⟨

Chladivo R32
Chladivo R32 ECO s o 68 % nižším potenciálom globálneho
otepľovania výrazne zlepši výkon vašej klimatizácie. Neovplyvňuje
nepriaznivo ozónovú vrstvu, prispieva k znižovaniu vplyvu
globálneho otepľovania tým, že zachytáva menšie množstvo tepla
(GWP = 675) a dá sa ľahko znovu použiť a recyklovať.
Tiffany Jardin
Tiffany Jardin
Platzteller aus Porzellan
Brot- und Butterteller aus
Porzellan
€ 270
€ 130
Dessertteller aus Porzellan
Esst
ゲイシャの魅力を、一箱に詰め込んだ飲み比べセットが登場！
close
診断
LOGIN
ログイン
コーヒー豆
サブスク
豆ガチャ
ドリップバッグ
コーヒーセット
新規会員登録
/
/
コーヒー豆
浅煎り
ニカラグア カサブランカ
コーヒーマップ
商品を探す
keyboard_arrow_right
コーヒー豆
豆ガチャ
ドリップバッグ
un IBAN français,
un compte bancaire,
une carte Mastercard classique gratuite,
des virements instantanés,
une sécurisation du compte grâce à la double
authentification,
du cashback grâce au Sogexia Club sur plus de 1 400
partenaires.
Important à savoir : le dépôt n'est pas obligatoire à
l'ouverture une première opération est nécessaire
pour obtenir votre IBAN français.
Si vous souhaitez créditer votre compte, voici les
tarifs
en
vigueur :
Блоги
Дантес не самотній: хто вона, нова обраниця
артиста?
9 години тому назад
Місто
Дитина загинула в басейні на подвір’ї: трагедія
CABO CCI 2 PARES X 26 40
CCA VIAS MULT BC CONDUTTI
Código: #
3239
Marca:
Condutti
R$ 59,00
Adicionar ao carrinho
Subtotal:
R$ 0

⟩
⟨

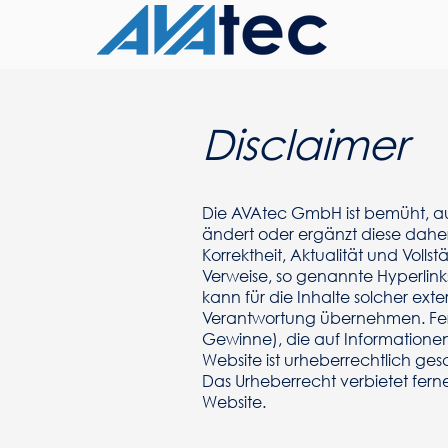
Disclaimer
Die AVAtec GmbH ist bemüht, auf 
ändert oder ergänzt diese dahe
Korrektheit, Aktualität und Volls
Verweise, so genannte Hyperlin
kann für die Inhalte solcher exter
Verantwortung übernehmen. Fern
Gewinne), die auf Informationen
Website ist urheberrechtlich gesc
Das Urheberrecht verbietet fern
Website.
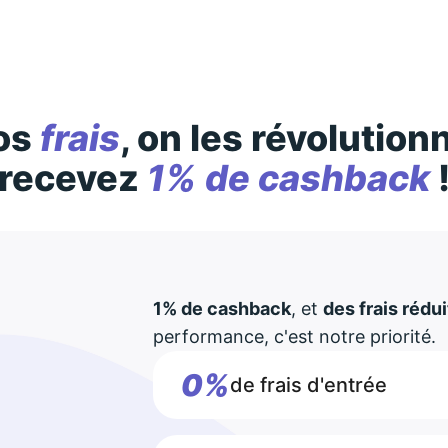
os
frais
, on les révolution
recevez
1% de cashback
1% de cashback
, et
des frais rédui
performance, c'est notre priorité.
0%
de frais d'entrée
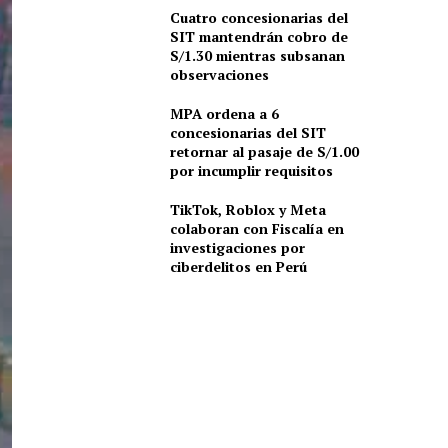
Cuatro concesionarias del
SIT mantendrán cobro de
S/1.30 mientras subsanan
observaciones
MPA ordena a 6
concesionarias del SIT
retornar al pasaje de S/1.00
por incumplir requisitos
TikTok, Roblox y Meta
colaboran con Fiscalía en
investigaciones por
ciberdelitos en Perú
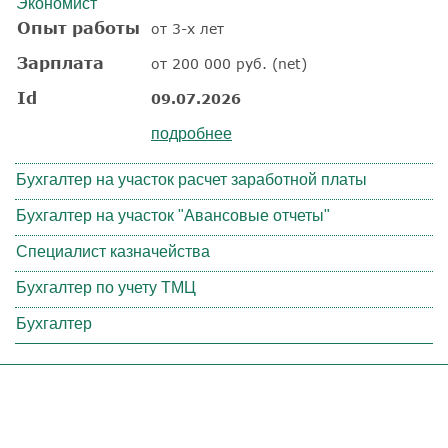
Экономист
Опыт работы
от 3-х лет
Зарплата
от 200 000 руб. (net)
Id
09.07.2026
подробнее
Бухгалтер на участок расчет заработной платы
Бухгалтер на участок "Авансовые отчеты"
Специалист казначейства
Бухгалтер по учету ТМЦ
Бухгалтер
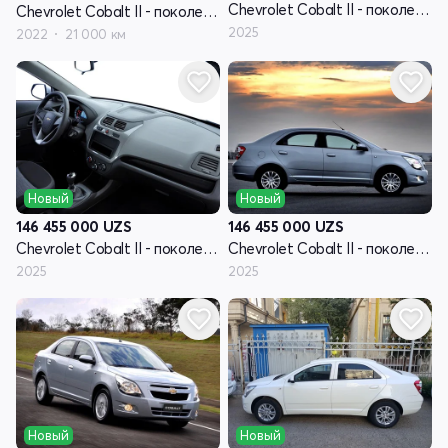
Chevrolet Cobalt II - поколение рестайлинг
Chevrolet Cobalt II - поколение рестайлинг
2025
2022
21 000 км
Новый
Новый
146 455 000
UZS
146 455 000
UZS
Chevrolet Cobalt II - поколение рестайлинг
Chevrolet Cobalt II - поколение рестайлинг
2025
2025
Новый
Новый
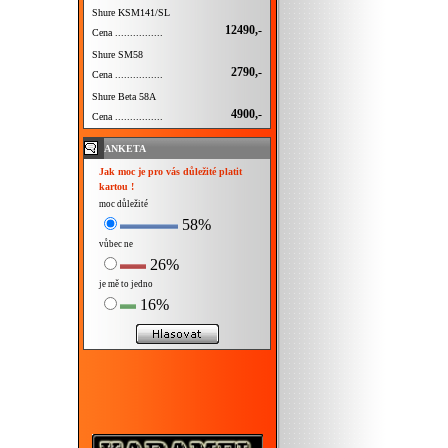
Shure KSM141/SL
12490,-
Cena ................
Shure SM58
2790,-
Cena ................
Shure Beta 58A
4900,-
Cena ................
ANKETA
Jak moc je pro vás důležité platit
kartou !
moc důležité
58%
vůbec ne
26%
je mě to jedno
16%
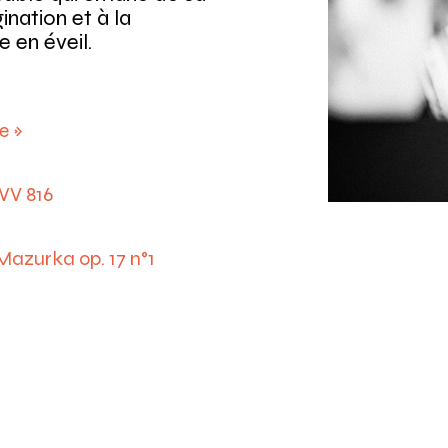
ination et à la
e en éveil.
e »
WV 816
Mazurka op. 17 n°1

⟩

■ TRY IT: Pull out each line in the records above that contains the string "frais".

■ OUTPUT OF THE EXERCISE:
frais
des frais rédui
de frais d'entrée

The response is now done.